BRIEF:
A complete answer includes every line below with the word "Kontrollarbeit".

DATA FOR THE TASK:
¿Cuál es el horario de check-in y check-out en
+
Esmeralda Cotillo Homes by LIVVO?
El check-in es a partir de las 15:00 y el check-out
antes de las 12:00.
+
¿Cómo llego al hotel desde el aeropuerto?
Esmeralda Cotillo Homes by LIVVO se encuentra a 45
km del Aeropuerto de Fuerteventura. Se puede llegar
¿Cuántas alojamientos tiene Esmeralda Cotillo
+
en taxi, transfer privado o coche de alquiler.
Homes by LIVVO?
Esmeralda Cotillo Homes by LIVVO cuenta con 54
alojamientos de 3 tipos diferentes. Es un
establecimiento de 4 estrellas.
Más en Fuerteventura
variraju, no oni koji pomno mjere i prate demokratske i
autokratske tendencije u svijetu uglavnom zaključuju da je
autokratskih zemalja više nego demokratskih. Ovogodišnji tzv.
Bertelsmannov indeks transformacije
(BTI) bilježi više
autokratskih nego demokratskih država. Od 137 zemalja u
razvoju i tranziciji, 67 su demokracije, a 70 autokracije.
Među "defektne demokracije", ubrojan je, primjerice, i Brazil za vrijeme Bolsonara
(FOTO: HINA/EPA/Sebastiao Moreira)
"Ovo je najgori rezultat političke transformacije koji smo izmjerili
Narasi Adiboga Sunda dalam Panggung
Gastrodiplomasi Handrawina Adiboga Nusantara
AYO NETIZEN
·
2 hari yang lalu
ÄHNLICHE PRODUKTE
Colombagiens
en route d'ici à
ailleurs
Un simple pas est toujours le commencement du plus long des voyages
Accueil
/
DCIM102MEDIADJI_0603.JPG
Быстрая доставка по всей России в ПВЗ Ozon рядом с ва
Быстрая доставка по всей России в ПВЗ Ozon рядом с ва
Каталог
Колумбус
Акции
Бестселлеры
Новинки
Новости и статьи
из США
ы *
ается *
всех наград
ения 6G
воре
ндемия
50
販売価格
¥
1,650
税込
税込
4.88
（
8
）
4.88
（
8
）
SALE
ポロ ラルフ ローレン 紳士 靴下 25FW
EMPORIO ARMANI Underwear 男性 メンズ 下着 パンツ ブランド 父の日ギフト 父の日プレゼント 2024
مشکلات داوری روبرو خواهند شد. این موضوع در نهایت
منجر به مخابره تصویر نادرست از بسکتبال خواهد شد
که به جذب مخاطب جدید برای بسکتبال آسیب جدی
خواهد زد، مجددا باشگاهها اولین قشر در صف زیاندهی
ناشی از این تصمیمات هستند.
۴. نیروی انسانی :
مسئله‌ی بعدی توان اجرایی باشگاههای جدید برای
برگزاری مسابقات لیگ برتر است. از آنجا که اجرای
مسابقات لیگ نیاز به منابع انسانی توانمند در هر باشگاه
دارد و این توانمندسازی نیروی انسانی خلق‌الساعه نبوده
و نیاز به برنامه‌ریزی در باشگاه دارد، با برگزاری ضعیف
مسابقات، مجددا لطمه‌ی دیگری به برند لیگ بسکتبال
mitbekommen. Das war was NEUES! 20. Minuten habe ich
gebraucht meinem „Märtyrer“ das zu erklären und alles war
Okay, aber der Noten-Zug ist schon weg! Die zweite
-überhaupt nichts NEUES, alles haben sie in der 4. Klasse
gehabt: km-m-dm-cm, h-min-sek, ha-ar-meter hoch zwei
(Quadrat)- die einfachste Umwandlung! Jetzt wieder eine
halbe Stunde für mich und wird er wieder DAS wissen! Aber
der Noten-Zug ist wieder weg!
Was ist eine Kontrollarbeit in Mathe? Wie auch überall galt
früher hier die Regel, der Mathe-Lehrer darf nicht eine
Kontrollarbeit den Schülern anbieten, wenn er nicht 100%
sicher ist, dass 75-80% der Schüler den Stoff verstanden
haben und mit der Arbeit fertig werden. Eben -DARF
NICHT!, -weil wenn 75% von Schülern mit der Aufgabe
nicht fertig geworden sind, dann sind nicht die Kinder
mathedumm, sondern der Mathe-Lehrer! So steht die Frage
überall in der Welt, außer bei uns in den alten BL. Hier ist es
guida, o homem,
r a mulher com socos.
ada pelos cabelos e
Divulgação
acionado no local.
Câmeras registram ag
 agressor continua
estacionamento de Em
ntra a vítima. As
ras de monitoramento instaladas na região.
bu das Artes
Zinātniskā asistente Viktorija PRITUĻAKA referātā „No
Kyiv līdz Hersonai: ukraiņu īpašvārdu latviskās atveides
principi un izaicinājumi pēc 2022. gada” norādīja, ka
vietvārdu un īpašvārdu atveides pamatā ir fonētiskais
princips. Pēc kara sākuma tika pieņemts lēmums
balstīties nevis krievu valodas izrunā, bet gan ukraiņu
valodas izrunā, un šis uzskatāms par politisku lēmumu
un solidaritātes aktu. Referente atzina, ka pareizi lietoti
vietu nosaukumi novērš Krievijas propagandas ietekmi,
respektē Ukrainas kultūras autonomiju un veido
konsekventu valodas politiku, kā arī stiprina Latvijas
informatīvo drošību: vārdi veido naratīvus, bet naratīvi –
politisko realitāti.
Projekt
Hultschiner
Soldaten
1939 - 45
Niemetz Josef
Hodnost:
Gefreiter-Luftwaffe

==

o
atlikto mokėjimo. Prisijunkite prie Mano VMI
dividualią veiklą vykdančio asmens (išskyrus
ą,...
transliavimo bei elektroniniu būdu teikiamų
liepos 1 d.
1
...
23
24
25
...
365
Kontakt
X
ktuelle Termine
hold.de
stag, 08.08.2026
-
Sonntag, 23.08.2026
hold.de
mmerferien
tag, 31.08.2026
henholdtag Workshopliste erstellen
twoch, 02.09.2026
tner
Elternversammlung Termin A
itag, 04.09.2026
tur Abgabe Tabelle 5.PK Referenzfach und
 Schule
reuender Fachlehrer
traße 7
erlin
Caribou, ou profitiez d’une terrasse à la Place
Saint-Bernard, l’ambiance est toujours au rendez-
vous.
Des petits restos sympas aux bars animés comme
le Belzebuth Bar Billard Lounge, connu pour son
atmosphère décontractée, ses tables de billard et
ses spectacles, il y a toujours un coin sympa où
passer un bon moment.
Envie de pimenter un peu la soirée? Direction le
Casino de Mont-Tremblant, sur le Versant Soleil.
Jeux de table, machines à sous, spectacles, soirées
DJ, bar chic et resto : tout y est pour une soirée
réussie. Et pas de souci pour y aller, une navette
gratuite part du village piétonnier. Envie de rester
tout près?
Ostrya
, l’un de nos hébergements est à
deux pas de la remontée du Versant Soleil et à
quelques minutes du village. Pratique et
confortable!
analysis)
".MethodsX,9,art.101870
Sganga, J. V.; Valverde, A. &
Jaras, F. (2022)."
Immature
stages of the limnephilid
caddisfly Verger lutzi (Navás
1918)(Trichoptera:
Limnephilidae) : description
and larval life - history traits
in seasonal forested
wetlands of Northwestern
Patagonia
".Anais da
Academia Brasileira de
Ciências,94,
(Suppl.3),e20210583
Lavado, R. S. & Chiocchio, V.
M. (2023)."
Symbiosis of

==

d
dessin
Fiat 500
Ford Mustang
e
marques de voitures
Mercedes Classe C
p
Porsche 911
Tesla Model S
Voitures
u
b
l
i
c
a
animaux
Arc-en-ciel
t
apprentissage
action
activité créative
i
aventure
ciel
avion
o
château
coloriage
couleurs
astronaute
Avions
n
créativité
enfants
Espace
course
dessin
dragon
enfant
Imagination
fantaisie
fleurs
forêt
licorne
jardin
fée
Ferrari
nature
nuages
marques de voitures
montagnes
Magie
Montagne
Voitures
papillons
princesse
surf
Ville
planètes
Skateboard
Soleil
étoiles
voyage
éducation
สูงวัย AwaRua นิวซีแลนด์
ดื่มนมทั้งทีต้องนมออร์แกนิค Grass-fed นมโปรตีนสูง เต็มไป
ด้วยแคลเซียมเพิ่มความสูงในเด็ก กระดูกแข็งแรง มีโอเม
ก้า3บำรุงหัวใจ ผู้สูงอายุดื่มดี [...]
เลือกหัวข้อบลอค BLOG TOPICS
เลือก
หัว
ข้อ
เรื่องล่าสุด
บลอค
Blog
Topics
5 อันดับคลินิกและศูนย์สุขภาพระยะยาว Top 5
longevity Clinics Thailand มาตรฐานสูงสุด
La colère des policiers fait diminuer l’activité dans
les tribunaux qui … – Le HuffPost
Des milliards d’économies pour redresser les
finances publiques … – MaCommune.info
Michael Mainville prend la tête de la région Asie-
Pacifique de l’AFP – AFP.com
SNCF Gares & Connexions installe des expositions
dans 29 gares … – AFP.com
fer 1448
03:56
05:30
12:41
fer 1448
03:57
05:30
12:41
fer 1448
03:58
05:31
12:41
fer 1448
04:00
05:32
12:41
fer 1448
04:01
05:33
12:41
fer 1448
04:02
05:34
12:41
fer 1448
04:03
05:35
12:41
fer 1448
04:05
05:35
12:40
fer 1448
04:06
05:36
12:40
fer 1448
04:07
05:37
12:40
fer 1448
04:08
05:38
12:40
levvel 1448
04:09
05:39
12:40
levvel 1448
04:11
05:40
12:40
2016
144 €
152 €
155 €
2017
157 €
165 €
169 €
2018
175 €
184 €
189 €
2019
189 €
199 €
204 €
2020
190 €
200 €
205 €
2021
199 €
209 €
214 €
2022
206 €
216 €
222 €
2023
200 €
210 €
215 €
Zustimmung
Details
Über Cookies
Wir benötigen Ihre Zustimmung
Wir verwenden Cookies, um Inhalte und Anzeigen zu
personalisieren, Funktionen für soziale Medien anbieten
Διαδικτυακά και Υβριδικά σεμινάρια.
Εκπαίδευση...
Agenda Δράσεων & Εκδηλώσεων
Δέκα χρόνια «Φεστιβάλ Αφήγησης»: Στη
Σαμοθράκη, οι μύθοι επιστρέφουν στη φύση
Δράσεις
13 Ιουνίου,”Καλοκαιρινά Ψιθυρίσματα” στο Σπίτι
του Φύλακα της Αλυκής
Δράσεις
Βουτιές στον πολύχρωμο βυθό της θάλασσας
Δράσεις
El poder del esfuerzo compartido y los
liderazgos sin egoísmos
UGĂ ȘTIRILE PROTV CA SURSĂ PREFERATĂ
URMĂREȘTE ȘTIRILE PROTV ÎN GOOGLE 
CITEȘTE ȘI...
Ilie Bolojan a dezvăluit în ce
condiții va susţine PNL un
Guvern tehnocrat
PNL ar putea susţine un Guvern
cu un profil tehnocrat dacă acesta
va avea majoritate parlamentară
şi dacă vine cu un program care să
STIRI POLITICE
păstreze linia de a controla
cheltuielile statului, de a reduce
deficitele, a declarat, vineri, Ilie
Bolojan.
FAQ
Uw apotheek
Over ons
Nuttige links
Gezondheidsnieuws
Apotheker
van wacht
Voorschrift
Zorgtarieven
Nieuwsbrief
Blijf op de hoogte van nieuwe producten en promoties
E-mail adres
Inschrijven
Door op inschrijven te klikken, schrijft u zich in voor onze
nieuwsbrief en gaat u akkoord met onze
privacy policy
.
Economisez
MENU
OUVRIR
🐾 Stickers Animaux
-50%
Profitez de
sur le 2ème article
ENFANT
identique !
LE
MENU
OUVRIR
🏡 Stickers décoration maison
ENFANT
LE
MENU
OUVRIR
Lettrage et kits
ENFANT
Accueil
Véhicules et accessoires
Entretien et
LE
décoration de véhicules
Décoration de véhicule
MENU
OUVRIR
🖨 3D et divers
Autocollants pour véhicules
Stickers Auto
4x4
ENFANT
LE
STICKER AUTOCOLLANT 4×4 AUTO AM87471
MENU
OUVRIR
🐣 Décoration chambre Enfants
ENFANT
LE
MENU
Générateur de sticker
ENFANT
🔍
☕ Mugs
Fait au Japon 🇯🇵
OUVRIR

ANSWER SECTION:
Was ist eine Kontrollarbeit in Mathe? Wie auch überall galt
Kontrollarbeit den Schülern anbieten, wenn er nicht 100%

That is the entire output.